**TASK OBJECTIVE**
How many lines of the records below contain the string "attached", matching case exactly? Give only the number.

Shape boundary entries
###
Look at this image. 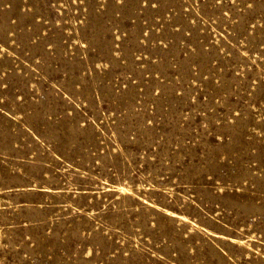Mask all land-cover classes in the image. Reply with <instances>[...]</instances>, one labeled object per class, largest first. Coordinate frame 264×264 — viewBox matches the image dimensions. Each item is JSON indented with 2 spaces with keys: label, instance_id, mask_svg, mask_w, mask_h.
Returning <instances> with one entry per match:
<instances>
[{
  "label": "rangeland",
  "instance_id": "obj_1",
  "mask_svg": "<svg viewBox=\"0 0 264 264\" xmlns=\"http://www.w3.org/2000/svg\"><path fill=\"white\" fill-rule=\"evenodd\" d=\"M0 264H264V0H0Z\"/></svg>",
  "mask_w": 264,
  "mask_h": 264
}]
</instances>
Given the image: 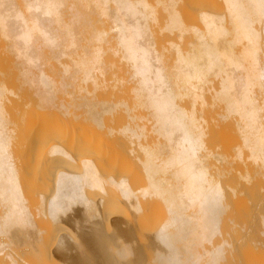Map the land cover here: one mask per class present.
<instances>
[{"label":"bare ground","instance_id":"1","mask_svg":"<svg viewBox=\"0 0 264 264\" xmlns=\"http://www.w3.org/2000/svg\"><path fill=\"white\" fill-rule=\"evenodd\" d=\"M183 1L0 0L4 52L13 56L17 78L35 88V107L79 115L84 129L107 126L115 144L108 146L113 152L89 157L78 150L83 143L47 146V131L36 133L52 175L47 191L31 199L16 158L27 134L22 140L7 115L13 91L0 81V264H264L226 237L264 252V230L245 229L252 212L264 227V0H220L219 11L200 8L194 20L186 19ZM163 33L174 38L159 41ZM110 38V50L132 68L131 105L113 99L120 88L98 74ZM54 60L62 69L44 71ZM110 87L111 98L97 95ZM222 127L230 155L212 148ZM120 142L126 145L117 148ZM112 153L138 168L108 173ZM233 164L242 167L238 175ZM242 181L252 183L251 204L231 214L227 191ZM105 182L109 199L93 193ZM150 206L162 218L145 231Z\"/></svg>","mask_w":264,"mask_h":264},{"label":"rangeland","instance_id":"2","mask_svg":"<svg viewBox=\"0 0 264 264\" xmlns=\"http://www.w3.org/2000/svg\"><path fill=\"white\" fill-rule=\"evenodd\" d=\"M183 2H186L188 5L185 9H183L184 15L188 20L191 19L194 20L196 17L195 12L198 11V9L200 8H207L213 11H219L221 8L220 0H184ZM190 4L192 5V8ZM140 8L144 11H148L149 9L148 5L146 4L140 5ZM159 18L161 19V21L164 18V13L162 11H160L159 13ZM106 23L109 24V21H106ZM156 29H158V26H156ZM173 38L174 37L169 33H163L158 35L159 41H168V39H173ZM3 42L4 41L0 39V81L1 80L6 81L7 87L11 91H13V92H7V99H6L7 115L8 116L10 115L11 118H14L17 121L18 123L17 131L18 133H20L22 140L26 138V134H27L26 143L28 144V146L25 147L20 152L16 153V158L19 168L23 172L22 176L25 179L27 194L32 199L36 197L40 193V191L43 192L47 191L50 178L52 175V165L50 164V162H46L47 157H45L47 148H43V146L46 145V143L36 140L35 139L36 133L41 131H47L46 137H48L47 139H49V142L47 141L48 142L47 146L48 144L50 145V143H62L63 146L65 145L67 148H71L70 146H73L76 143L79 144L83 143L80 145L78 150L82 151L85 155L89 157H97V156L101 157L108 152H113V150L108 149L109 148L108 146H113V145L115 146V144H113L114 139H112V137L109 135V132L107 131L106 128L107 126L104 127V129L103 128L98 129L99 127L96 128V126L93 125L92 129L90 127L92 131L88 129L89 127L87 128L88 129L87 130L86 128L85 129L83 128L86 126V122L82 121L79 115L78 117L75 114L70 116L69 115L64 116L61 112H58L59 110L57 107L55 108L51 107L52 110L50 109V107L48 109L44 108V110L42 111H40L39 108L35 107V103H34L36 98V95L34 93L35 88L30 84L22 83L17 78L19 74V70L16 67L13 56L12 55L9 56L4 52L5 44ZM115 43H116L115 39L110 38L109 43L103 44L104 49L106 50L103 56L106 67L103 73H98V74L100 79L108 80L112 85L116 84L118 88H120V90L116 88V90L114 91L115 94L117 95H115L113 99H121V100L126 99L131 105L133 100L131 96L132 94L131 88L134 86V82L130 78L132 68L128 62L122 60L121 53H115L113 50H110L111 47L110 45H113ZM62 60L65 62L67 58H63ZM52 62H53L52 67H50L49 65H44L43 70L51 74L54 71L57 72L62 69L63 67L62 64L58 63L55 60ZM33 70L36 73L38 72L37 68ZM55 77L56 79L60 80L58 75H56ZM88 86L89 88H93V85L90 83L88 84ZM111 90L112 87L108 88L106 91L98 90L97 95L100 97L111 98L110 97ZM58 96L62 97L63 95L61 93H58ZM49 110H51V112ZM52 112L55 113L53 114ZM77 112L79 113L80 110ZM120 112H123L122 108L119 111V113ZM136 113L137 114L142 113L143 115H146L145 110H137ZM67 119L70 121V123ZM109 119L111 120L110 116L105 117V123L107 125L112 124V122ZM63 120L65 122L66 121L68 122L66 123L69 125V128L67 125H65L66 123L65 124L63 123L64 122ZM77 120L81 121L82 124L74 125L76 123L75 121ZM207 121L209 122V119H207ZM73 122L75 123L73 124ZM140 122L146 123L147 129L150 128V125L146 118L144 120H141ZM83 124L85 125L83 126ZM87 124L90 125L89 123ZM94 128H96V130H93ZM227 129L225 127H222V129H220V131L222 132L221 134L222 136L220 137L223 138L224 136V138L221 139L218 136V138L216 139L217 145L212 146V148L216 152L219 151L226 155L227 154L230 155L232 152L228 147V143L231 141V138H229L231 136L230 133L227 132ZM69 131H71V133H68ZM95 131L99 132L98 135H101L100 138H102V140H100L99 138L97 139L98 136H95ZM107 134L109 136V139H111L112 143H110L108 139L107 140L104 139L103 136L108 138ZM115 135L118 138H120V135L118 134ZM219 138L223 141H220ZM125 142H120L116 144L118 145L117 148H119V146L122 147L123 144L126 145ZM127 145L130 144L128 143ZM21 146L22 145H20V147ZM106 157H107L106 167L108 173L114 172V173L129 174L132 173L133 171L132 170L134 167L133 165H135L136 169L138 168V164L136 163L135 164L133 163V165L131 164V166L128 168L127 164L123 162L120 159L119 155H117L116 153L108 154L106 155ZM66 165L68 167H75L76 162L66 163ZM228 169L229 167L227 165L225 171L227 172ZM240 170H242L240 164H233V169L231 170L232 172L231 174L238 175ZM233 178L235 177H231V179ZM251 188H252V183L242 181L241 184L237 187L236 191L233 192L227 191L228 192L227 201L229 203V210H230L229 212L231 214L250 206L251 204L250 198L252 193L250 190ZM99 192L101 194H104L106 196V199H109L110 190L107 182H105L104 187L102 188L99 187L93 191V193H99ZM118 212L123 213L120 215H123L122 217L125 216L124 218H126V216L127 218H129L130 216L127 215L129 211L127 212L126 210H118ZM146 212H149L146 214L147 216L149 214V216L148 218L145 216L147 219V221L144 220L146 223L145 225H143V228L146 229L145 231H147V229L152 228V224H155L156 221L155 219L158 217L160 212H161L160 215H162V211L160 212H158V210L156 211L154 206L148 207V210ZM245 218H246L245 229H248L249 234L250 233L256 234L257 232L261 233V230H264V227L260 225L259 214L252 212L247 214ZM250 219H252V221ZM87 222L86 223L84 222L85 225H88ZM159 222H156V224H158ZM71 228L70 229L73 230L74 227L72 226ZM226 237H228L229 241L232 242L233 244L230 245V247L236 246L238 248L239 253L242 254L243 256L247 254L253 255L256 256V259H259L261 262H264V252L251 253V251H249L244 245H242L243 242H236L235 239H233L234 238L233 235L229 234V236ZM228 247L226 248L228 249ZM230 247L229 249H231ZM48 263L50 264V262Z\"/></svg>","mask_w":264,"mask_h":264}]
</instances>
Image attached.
###
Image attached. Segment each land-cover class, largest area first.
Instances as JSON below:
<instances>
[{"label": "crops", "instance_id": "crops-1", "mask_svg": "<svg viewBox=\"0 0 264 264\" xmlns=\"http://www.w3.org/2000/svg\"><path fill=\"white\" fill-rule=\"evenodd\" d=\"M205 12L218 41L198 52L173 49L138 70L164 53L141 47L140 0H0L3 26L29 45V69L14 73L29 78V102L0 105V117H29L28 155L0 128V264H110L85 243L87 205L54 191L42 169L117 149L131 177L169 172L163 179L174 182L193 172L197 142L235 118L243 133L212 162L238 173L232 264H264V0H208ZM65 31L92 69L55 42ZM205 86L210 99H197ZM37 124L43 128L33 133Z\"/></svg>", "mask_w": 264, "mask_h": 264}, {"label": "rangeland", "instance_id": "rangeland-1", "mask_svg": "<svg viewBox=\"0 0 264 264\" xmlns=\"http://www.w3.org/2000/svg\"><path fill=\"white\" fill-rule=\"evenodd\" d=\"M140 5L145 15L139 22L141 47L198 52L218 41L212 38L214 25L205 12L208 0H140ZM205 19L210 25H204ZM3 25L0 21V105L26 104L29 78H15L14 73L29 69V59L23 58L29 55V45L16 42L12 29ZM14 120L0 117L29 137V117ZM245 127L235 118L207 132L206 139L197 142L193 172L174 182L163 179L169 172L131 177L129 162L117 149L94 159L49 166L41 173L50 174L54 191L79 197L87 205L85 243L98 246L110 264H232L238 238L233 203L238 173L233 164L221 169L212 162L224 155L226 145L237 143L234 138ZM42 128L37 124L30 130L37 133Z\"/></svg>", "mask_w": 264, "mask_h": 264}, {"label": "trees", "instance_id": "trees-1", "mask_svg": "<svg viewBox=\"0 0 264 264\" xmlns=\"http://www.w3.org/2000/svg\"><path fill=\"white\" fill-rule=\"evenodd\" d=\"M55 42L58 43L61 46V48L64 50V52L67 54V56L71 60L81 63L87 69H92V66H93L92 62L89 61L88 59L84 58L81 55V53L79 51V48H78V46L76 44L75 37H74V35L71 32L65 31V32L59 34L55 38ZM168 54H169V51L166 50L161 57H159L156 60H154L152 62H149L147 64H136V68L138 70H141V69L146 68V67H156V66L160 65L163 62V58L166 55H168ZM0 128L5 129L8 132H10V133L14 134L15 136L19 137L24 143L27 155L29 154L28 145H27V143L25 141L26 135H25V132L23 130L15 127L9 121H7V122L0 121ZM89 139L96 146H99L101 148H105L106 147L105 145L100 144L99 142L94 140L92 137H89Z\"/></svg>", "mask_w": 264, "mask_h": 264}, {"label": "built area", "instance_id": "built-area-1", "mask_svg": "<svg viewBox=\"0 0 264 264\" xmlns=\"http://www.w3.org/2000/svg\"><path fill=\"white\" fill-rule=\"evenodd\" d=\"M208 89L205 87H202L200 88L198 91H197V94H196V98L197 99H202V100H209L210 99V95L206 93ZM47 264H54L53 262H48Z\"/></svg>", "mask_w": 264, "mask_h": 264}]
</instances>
###
**TASK RESULT**
2